Ending the Tattoo Stigma

I’ve grown up in a generation where having a tattoo or tattoos is not a big deal, but they were also hardly talked about. It was never something brought up in a class or something I would talk about among friends. However, I knew they existed and were out there. It wasn’t until my parents decided to get tattoos that I even considered getting one, and even then, it took years for me to decide and perfect my personal body art piece. 

Most people were supportive; wanting to know what I was getting and asking me about it. Though, it wasn’t until people at work saw it that it truly became an issue, given it was a minor issue, but an issue none the less. For a bit of reference, I work as a server at a retirement home and most of the residents are old school. I was told that per my job guidelines I shouldn’t have a visible tattoo (it was covered 99% of the time). I was told that I’d never find love and never get married because nobody would want to marry me if I had tattoos. I’ve seen residents I’ve worked with for three plus years act like they were dying because I inked up my skin. On the flip side, I’ve had so many people in and out of work compliment my tattoos, and even ask for meanings of them. This is the proper way to react when encountering someone that has tattoos. 

I’m pretty grateful that I’ve not encountered the “Karen” stereotype yet, the “you’ll regret those later, ya know” comments. The biggest misconception I’ve encountered so far is the fact that people think I’m going to outgrow my tattoos, that one day I’m going to look down and realize how stupid I was for getting a compass on my arm or a kokopelli and a Zia on my leg, but at this moment in time, I can only assure them that that won’t happen because I’m still as in love with my tattoos, three years later, as I was when I first got them. They are a part of me, and I can’t ever take that part away. 

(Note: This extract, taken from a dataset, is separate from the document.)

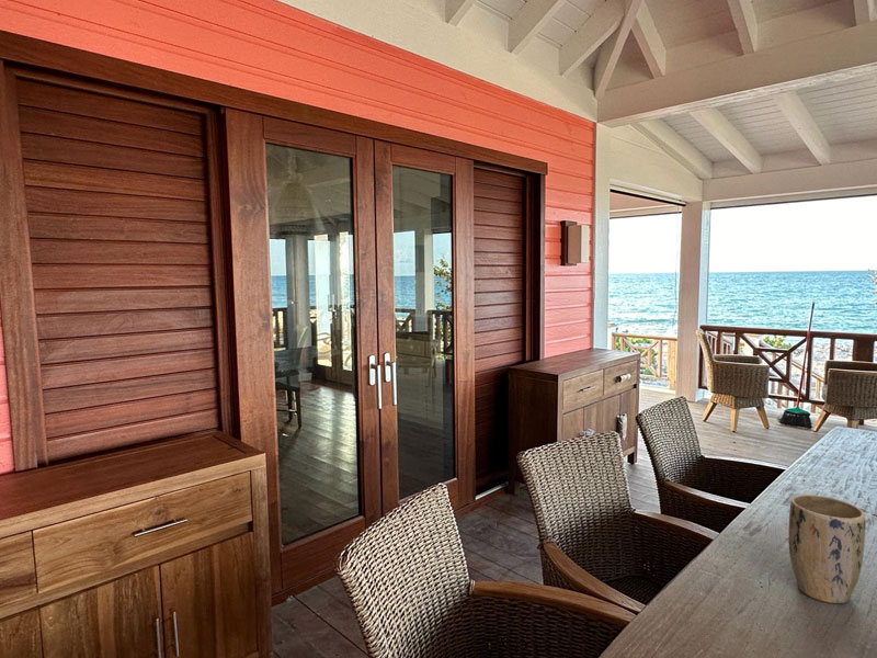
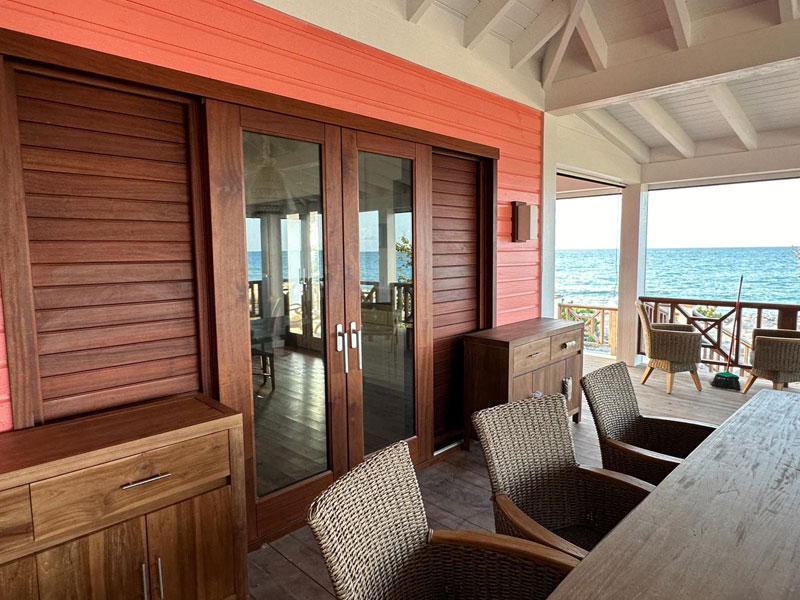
- plant pot [787,494,866,604]
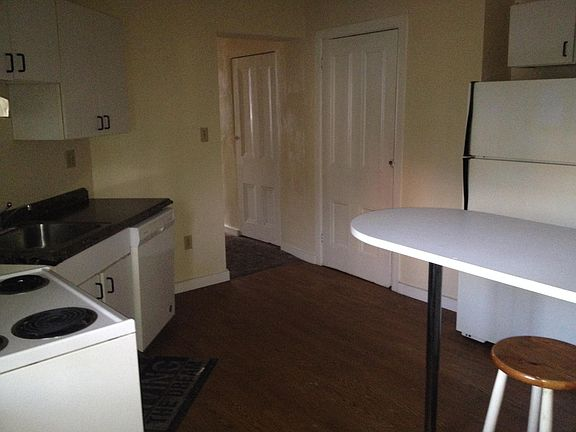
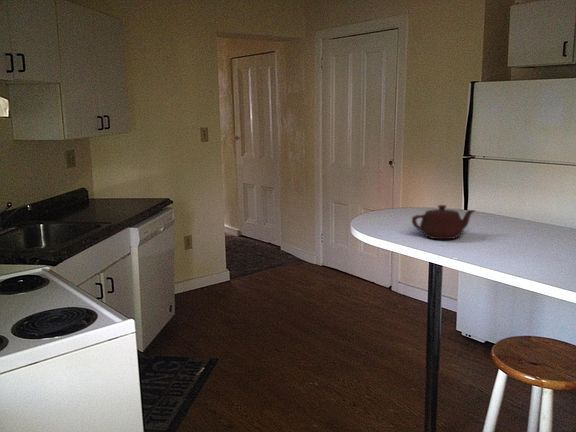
+ teapot [411,204,476,241]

I don’t know about anybody else, but I find it slightly insulting when people and workplaces assume that because I have ink on my body that I am not capable of working in an establishment. I know for a fact Dion’s, and yes, I’m putting them on full blast, does not allow people with tattoos that would be visible in their work uniform to work for them, even if it can be covered by jewelry or makeup. They feel that people with visible tattoos don’t display integrity with their dress code. I realize that establishments can regulate how they like, but I can make pizza just as well as the next person, even with a tattoo. 

The biggest problem I have now that I’m a part of the tattoo world is the underlying “what if?” What if they judge me based purely on my tattoos? What if they think I’m not capable of performing the job because of my tattoos? What if? And the thing is, I shouldn’t have these fears. I shouldn’t have to walk into a job interview fearing that the art on my body is going to be the determining factor in my ability to get a job. But the reality of the situation is that it probably will happen. Most places are becoming more lenient on the topic of body art and piercings, but it’s so stigmatized that the places that overlook it completely are few and far in between. 

Tattoos are becoming a more relevant subject in our world, spanning millions upon millions of people and cultures, but are still scrutinized every day. My only hope is that one day people can overlook what I’ve put on my body and realize that my ability to do the work or be a regular human begin relies solely in my ABILITY and ME, not what I put on my skin.